- Born: fl. 1585 Kingdom of England
- Other names: Wooten, Wootton
- Occupation: Surgeon
- Known for: Original colonist in Jamestown, Virginia

= Thomas Wotton (surgeon) =

Early surgeon in the Virginia colony

Thomas Wotton was a surgeon who traveled to Jamestown, Virginia in 1607 with the original group of colonists. Another surgeon, Will Wilkinson, also was among the first colonists. Wotton was described as a "gentleman" while Wilkinson was identified with the laborers and craftsmen. During the 17th century, the term "surgeon" was not considered a doctor, but Wotton and others were treated as physicians in the English colonial frontier.

Captain John Smith praised Thomas Wotton for his treatment of the sick. Edward Maria Wingfield, when council president, on the other hand, criticized Wotton for staying aboard the pinnace, Discovery, treating the sick. Wingfield would not provide funds to purchase drugs and other necessities because of his view of Wotton's slothfulness.
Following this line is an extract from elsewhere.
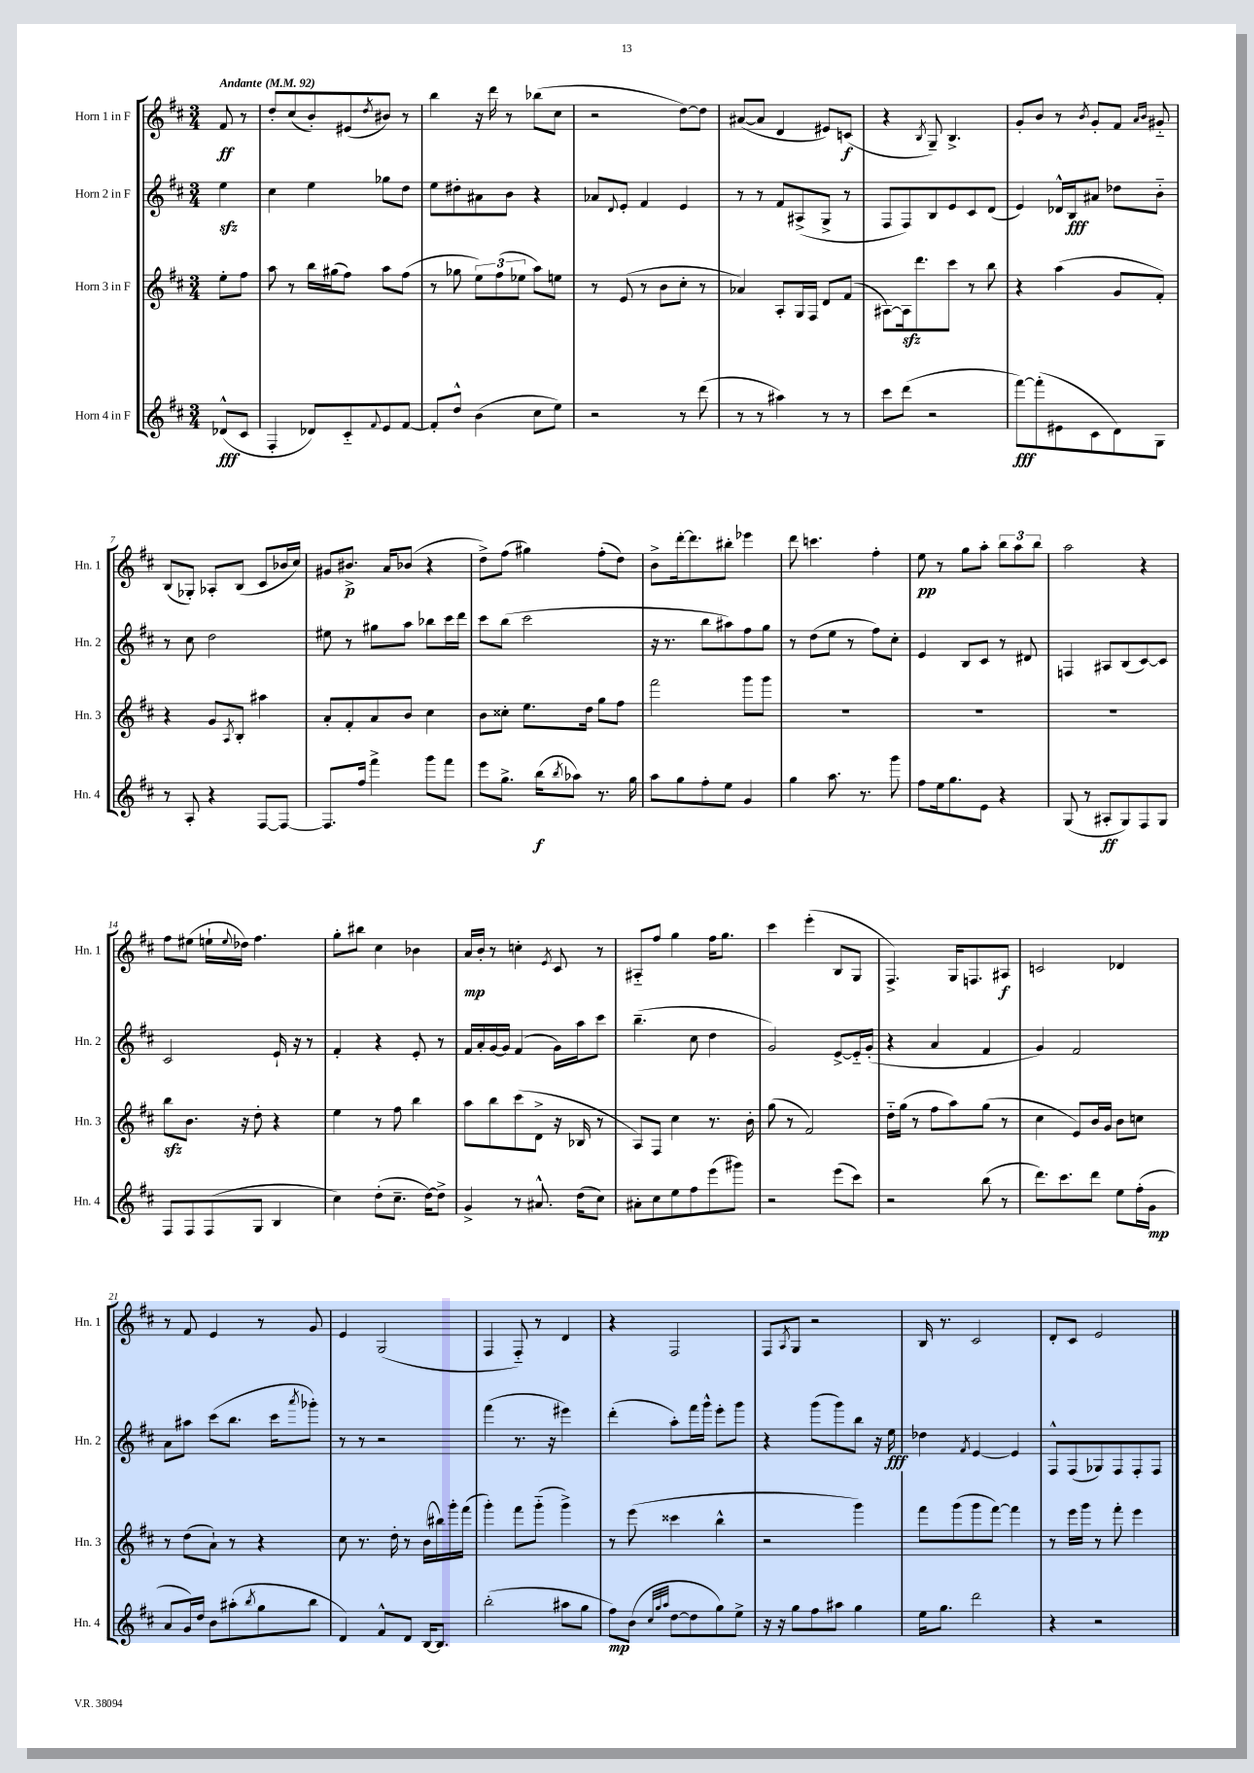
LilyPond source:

Captain Christopher Newport who brought the first settlers from England took Thomas Wotton on his journey up the James River on the Susan Constant to the falls at Richmond, Virginia before he returned to England for supplies. Wotton stayed to help care for the colonists.

In a compilation of abstracts of English wills from the 17th century, the compiler notes that "Thomas Wotton, barber and surgeon", whose will was dated March 15, 1635 and proved April 28, 1638, may have been the same Thomas Wotton who accompanied the first settlers to Jamestown.